Data Science for Doctors – Part 2 : Descriptive Statistics

Data science enhances people’s decision making. Doctors and researchers are making critical decisions every day. Therefore, it is absolutely necessary for those people to have some basic knowledge of data science. This series aims to help people that are around medical field to enhance their data science skills.

We will work with a health related database the famous “Pima Indians Diabetes Database”. It was generously donated by Vincent Sigillito from Johns Hopkins University. Please find further information regarding the dataset here.
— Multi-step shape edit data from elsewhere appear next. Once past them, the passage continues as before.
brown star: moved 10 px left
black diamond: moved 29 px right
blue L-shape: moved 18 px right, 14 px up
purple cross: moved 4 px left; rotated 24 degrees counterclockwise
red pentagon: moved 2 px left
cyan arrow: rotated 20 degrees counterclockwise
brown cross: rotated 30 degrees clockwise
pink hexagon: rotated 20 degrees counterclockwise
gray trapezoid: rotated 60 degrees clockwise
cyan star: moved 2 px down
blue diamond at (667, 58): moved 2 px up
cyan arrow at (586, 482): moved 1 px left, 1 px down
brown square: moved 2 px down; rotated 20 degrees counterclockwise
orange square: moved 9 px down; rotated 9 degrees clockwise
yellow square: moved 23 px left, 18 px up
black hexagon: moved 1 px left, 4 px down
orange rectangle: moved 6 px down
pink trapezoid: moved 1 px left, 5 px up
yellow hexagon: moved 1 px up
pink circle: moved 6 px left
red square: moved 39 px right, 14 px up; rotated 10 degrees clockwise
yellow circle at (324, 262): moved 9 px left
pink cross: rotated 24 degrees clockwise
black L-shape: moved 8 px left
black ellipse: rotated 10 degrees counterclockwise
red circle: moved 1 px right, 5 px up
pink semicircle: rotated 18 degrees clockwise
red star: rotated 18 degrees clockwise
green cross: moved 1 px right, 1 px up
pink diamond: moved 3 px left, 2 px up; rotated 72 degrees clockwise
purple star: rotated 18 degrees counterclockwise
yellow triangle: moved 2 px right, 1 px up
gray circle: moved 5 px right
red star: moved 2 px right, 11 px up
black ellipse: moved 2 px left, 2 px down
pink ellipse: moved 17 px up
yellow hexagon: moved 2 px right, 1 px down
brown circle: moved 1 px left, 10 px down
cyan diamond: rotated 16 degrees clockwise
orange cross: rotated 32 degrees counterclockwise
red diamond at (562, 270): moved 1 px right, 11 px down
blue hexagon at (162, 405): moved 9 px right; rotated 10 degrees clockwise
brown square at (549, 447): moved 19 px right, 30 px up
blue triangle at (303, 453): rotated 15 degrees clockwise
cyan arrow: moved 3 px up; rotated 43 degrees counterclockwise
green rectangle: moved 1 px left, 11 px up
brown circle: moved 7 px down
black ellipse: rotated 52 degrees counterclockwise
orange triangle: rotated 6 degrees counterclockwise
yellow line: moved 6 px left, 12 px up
This is the second part of the series, it will contain the main descriptive statistics measures you will use most of the time. Those measures are divided in measures of central tendency and measures of spread. Moreover, most of the exercises can be solved with built-in functions, but I would encourage you to solve them “by hand”, because once you know the mechanics of the measures, then you are way more confident on using those measures. On the “solutions” page, I have both methods, so even if you didn’t solve them by hand, it would be nice if you check them out.

Before proceeding, it might be helpful to look over the help pages for the mean, median, sort , unique, tabulate, sd, var, IQR, mad, abs, cov, cor, summary, str, rcorr.

You also may need to load the Hmisc library.
install.packages('Hmisc')
library(Hmisc)

In case you haven’t solve the part 1, run the following script to load the prerequisites for this part.

Answers to the exercises are available here.

If you obtained a different (correct) answer than those listed on the solutions page, please feel free to post your answer as a comment on that page.

Exercise 1

Find the mean of the mass variable.

Exercise 2

Find the median of the mass variable.

Exercise 3

Find the mode of the mass.

Exercise 4

Find the standard deviation of the age variable.

Learn more about descriptive statistics in the online courses Learn by Example: Statistics and Data Science in R (including 8 lectures specifically on descriptive statistics), and Introduction to R.

Exercise 5

Find the variance of the mass variable.

Unlike the popular mean/standard deviation combination,interquartile range and median/mean absolute deviation are not sensitive to the presence of outliers. Even though it is recommended to go for MAD because they can approximate the standard deviation.

Exercise 6

Find the interquartile range of the age variable.

Exercise 7

Find the median absolute deviation of age variable. Assume that the age follows a normal distribution.

Exercise 8
Find the covariance of the variables age, mass.

Exercise 9

Find the spearman and pearson correlations of the variables age, mass.

Exercise 10

Print the summary statistics, and the structure of the data set. Moreover construct the correlation matrix of the data set.